Within the year, both the king and his pope were dead. But that was only the beginning. Within a few years, all King Philip’s sons were dead as well, and another branch of the family, the Valois, took over.

Even that was not enough. King Philip’s daughter had married the Plantagenet king of England, and soon the pushy Plantagenets were after the throne of France as well.

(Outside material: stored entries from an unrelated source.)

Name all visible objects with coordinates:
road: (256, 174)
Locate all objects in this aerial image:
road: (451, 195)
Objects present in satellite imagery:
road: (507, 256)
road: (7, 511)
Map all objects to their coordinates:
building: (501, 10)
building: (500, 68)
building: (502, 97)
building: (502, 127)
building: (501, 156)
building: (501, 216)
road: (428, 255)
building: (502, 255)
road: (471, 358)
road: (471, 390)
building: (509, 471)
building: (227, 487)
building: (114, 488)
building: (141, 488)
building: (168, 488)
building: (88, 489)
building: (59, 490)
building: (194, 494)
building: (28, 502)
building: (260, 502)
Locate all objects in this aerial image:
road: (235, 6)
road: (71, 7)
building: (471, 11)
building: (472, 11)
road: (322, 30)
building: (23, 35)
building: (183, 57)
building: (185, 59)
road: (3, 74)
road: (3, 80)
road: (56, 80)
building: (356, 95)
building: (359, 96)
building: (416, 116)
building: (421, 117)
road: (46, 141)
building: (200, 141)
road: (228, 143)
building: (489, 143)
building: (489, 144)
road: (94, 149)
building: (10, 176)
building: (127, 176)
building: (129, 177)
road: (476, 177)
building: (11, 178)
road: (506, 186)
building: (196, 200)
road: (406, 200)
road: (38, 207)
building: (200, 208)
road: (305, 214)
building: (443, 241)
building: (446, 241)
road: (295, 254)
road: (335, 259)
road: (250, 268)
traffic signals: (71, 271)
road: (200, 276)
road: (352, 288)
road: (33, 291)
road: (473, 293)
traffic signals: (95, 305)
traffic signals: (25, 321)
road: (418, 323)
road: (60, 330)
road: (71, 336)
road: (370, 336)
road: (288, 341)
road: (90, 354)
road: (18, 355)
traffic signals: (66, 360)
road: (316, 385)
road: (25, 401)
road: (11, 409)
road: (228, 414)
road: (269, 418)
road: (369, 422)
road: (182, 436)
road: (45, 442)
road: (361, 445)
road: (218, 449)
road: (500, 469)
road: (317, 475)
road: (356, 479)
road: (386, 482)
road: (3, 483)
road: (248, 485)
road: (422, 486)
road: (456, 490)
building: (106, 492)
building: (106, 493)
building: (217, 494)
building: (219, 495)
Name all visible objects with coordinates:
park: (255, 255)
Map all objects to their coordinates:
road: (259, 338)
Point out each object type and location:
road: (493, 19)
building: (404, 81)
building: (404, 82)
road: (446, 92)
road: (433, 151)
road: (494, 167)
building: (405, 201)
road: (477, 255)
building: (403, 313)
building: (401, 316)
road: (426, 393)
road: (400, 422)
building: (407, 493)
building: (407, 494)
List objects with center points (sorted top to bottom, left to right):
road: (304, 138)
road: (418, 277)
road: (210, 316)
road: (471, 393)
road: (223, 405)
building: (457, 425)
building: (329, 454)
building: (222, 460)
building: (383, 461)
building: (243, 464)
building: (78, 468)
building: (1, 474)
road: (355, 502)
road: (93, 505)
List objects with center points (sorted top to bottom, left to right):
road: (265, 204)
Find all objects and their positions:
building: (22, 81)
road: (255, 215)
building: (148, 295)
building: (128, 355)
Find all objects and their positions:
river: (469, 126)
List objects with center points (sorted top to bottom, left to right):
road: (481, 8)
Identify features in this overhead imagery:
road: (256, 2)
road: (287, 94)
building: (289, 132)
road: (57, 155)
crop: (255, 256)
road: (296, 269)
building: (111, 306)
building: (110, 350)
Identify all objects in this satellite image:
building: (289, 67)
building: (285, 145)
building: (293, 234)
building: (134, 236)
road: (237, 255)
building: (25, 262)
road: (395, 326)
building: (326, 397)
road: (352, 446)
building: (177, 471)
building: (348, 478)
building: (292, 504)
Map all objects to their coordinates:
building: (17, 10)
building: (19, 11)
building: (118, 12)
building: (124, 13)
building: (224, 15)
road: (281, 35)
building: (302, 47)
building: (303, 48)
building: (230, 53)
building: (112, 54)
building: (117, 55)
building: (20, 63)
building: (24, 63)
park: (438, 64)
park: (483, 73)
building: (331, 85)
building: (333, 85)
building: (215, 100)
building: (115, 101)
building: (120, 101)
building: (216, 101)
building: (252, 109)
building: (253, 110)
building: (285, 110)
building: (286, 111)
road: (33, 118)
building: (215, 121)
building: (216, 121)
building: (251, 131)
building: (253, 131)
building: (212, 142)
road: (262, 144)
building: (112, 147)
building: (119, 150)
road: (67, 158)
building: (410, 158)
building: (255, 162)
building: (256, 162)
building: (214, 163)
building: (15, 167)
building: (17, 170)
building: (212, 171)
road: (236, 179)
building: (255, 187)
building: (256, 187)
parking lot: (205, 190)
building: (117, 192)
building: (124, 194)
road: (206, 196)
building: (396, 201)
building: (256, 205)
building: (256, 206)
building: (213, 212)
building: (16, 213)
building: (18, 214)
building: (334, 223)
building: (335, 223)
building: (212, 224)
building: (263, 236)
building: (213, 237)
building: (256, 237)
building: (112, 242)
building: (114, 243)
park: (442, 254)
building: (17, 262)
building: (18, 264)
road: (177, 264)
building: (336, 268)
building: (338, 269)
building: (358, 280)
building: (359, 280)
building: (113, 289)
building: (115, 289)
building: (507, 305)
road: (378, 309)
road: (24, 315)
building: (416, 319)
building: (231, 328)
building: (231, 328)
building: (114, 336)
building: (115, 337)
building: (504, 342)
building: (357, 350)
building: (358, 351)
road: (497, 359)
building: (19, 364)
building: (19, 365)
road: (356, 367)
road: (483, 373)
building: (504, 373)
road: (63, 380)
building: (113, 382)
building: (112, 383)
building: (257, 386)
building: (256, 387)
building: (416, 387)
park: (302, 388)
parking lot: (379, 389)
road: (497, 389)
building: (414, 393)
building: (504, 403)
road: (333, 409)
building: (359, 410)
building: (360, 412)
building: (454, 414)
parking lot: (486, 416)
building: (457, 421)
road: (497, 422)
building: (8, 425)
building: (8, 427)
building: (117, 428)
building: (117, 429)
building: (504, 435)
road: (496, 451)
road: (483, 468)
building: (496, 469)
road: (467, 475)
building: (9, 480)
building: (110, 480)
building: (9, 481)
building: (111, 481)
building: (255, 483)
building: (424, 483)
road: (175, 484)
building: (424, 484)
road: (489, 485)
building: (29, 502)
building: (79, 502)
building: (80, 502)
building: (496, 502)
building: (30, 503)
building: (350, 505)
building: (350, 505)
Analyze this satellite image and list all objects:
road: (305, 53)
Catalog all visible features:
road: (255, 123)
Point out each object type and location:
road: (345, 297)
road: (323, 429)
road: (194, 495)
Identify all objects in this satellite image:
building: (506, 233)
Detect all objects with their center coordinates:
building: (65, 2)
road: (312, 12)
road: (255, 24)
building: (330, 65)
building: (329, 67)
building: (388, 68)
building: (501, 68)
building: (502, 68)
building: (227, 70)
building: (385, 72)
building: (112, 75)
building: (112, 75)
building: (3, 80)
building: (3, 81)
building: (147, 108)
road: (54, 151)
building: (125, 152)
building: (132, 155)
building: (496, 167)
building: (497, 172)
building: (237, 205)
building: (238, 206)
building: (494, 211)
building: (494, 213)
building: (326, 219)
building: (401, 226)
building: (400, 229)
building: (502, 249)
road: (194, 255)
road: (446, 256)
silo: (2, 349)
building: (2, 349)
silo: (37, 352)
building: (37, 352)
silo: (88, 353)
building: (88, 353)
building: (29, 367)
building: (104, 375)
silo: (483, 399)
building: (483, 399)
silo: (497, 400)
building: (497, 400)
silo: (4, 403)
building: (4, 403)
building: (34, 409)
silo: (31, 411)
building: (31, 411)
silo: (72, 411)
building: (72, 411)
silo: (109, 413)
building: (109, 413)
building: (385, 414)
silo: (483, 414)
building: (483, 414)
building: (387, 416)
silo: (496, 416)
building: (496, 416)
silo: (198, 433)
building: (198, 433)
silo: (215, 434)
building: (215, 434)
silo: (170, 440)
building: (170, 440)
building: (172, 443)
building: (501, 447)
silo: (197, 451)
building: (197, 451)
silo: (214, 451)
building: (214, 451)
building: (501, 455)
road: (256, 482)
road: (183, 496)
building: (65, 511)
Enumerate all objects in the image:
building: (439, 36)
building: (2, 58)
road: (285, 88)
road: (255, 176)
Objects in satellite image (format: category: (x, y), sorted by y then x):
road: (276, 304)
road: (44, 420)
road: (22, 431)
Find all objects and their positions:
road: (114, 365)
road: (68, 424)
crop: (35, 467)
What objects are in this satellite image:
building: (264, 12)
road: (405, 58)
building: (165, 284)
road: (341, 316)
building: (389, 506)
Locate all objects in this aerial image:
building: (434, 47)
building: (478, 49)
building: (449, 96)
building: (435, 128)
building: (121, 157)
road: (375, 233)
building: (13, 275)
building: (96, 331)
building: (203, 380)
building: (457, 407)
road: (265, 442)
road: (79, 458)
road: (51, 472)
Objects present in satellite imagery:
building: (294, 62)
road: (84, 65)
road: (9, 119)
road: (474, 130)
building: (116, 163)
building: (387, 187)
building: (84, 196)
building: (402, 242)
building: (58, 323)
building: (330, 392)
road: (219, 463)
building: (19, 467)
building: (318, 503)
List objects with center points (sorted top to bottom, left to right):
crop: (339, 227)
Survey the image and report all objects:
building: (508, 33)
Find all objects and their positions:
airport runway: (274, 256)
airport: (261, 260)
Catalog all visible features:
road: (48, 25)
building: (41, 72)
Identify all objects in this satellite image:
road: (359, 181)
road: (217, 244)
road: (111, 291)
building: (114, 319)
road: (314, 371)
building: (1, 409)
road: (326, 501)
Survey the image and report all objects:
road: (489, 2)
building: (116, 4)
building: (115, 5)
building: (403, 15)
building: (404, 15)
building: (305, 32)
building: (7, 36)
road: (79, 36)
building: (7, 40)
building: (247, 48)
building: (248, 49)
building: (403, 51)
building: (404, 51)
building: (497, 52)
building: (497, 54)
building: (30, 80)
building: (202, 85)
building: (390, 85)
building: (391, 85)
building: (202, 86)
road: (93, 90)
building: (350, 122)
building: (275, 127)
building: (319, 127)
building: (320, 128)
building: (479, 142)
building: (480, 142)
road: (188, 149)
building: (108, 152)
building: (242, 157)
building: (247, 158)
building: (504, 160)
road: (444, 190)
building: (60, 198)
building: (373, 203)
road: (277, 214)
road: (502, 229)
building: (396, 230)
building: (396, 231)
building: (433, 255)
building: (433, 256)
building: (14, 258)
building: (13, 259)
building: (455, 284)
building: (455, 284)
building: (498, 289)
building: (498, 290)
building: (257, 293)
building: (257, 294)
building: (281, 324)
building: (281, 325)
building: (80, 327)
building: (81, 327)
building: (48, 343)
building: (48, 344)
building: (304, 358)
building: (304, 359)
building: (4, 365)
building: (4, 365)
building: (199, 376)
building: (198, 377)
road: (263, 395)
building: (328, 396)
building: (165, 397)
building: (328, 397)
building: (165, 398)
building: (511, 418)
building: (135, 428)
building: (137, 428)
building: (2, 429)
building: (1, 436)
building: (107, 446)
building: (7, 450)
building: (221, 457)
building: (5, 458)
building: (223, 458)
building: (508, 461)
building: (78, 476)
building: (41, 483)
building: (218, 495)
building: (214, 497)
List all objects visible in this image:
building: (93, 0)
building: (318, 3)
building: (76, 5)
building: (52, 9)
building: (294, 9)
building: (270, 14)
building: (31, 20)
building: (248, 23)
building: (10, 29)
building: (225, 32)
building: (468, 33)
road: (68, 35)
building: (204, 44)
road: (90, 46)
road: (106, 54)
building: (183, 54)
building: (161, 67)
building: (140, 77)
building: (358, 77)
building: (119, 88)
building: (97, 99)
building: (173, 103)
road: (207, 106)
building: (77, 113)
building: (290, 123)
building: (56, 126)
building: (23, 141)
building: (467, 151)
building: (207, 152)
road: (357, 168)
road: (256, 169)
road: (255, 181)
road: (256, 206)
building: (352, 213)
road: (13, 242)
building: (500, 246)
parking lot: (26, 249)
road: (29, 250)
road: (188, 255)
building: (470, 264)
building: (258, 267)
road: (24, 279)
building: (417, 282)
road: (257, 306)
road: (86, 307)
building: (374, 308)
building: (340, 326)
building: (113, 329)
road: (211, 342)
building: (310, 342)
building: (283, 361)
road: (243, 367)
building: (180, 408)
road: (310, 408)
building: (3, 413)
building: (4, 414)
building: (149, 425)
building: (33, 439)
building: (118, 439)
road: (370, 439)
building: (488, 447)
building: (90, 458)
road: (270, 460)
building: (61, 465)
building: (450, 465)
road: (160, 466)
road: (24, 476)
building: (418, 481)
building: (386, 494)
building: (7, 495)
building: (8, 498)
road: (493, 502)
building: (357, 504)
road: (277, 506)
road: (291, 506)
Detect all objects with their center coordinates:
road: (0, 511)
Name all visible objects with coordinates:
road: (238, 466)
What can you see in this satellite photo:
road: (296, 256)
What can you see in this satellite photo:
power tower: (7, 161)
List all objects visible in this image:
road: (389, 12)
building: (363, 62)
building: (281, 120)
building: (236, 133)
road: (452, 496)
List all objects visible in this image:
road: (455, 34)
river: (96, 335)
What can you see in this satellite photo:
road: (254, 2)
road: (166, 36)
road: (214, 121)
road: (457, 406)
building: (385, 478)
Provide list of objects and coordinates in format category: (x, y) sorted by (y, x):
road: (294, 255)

For more than a hundred years, an on-and-off war had continued. Before and after the Black Death, England’s longbowmen had smashed
the chivalry of France at the battles of Crécy and Poitiers. The Plantagenets had taken Aquitaine and half of Brittany. Scotland, France’s ancient ally, had deflected the English for a while. But at the end of the dismal fourteenth century, the king of France had gone mad; and in the chaos that ensued, the greedy Plantagenets came back once more, to see what else they could grab.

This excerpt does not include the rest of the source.